In August 1987, Harrison was selected by the London Evening Standards art critic Brian Sewell for "Young Masters". Harrison's contribution consisted of figures engaged in titanic struggle and landscapes in immense flux.

In a review of Harrison's first solo show in 1990 at the Berkeley Square Gallery in London's Mayfair, Sewell wrote that Goya, Rembrandt and Delacroix might recognise him as in some sense their heir.
In 1993, Harrison's next solo show was at Jill George Gallery in London's Soho, and he then had solo shows at Albemarle Gallery in London's Mayfair in 2002, 2003, 2006, 2008, 2010, 2013 and 2016, and at Pontone Gallery in 2018, 2022 and 2025. The landscape paintings in the 2006 Albemarle Gallery show were likened to a Götterdämmerung, and The Horsemen in the same show were said by Sewell to be the product of a darkly mediaeval imagination.

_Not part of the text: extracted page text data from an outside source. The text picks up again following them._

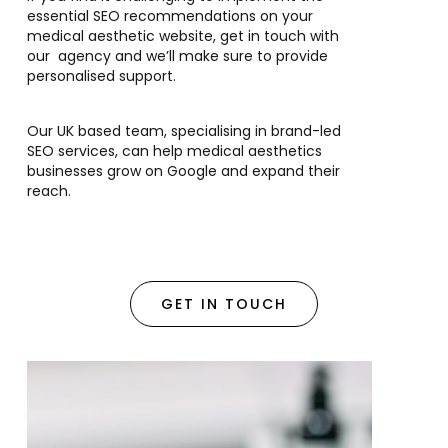
essential SEO recommendations on your
medical aesthetic website, get in touch with
our agency and we’ll make sure to provide
personalised support.
Our UK based team, specialising in brand-led
SEO services, can help medical aesthetics
businesses grow on Google and expand their
reach.
GET IN TOUCH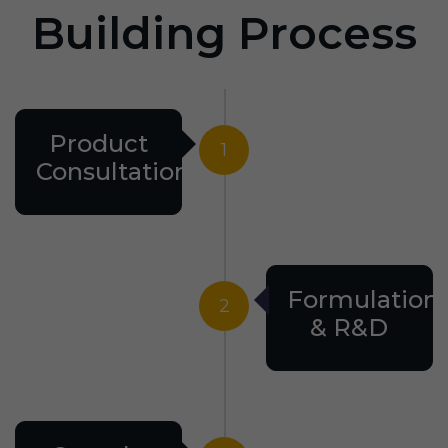
Building Process
Product
1
Consultation
Formulation
2
& R&D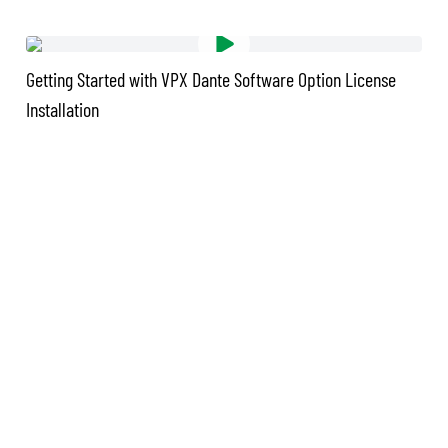
Getting Started with VPX Dante Software Option License
Installation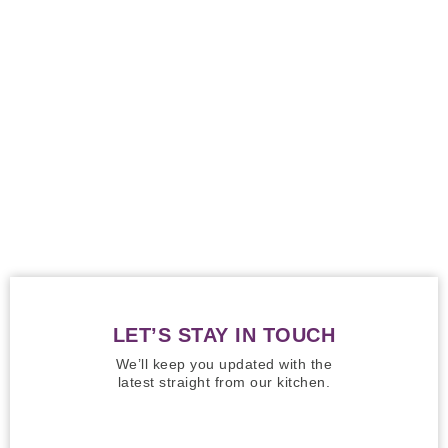
LET’S STAY IN TOUCH
We’ll keep you updated with the
latest straight from our kitchen.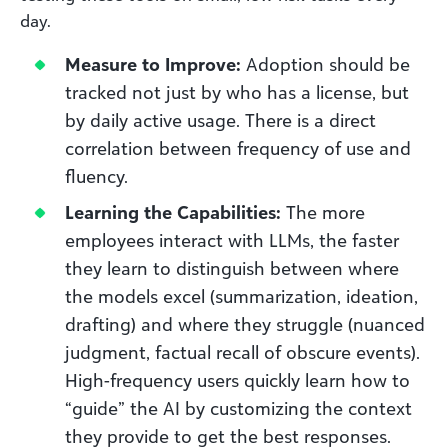
day.
Measure to Improve:
Adoption should be
tracked not just by who has a license, but
by daily active usage. There is a direct
correlation between frequency of use and
fluency.
Learning the Capabilities:
The more
employees interact with LLMs, the faster
they learn to distinguish between where
the models excel (summarization, ideation,
drafting) and where they struggle (nuanced
judgment, factual recall of obscure events).
High-frequency users quickly learn how to
“guide” the AI by customizing the context
they provide to get the best responses.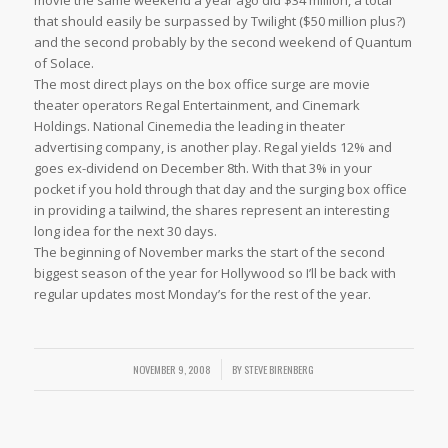
movie the same weekend a year ago did $34 million, a total
that should easily be surpassed by Twilight ($50 million plus?)
and the second probably by the second weekend of Quantum
of Solace.
The most direct plays on the box office surge are movie
theater operators Regal Entertainment, and Cinemark
Holdings. National Cinemedia the leading in theater
advertising company, is another play. Regal yields 12% and
goes ex-dividend on December 8th. With that 3% in your
pocket if you hold through that day and the surging box office
in providing a tailwind, the shares represent an interesting
long idea for the next 30 days.
The beginning of November marks the start of the second
biggest season of the year for Hollywood so I’ll be back with
regular updates most Monday’s for the rest of the year.
NOVEMBER 9, 2008
/
BY
STEVE BIRENBERG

In 2023, Harrison had his first New York solo exhibition at Friedrichs Pontone in the Tribeca district of downtown Manhattan.

In 2010, Harrison was selected for the John Moores Painting Prize Exhibition at the Walker Art Gallery in Liverpool. In 2011 he had exhibitions at Dea Orh Gallery in Prague, Czech Republic and at Chenshia Museum in Wuhan, the first exhibition by a British artist in a private museum in The People's Republic of China.

On 22 January 2009 his monumental crucifixion triptych “At The End … A Beginning” was installed and consecrated in the ambulatory behind the high altar in Liverpool Anglican Cathedral.

A second crucifixion, "Golgotha", hangs in London's oldest parish church, The Priory Church of St. Bartholomew The Great near Smithfield Market.

== Style and influences ==
Harrison's paintings fall into two distinct areas of endeavour; landscape painting and figurative painting. The landscapes depict the power and violence of natural forces, and the figurative works explore the dark and emotive subjects of Armageddon and Death.
His early work, whilst a student at London's Chelsea School of Art from 1984 to 1988, was essentially abstract, and abstract values have formed the armature of all of his later work.

In 1985, Harrison was deeply impressed by Francis Bacon's Retrospective Exhibition at London's Tate Gallery; Temptation and the constant struggle between Good and Evil that Harrison saw in Bacon's work have remained important and abiding themes for him ever since.
Subsequently, Harrison moved from a convincing interest in the texture and manipulative qualities of the simple materials of a painting to biblical and mythical narratives that were common among European painters from the High Renaissance to the High Olympus of Victorian art.

Many of the paintings in the series of exhibitions at Albemarle Gallery from 2002 to 2016 have centred around such themes, in particular the biblical vision of St. John The Divine of The Four Horsemen of The Apocalypse, and the Greek myth surrounding the figure of Andromeda.
At a time when it has been said that figurative painting has long been out of fashion in British art schools and among the curators of the nation's galleries of modern art, Harrison has been one of the very few younger contemporary artists to hold to this ancestral tradition.
Recently, Harrison has been said by Sewell to be a visionary prophet, his paintings big, bold, beautiful and threatening.